– Вот и я так думал. Я не подпишу этих актов. Все равно уж, Павел Иванович, ничего не исправишь, выбитых зубов не вставишь обратно.
– Так, Сергей Михайлович. Прошу ко мне домой, там жена наливочку изготовила. Берег к Новому году, да ради такого случая…
– Нет, нет, Павел Иванович. Только услуга за услугу. Отпустите на Аркагалу Андреева.
– Вот этого уж никак не могу. Андреев – это, что называется…
– Ваш личный враг?
– Да-да.
– Ну, а это мой личный друг. Я думал, вы повнимательней отнесетесь к моей просьбе. Возьмите, посмотрите акты о побоях.
Киселёв помолчал.
– Пусть едет.
– Напишите аттестат.
– Пусть приходит сам.
Я шагнул за порог конторы. Киселёв глядел в землю.
– Поедете на Аркагалу. Возьмите аттестат.
Я молчал. Конторщик выписал аттестат, и я вернулся в амбулаторию.
Лунин уже уехал, но меня ждал Колесников.
– Поедешь вечером, часов в девять. Острый аппендицит! – и протянул мне бумажку.
Больше ни Киселёва, ни Колесникова я никогда не видел. Киселёва вскоре перевели в другое место, на «Эльген», и там он был убит через несколько месяцев, случайно. В квартиру, в домик, где он жил, забрался ночью вор. Киселёв, услышав шаги, схватил со стены двустволку заряженную, взвел курок и бросился на вора. Вор кинулся в окно, и Киселёв ударил его в спину прикладом и выпустил заряд из обоих стволов в свой собственный живот.
Все заключенные во всех угольных районах Колымы радовались этой смерти.
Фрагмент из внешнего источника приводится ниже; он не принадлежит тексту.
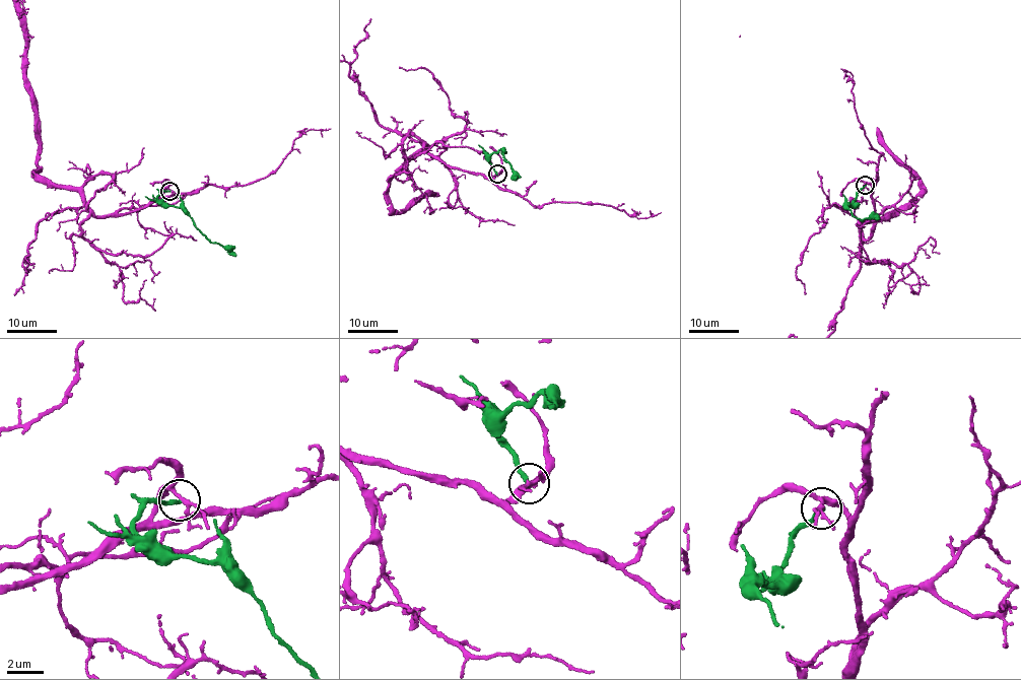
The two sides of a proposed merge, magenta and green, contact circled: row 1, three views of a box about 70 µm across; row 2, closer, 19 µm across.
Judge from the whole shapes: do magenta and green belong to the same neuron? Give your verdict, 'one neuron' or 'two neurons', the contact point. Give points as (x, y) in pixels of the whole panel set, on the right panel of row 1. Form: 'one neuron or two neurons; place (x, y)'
two neurons; place (865, 185)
Газета с объявлением о похоронах Киселёва переходила из рук в руки. В шахте во время работы измятый клочок газеты освещали рудничной лампочкой аккумулятора. Читали, радовались и кричали «ура». Киселёв умер! Бог все-таки есть!
Вот от Киселёва-то и выручил меня Сергей Михайлович.
Аркагалинский лагерь обслуживал шахту. На сто подземных рабочих, сто шахтеров – тысяча обслуги всяческой.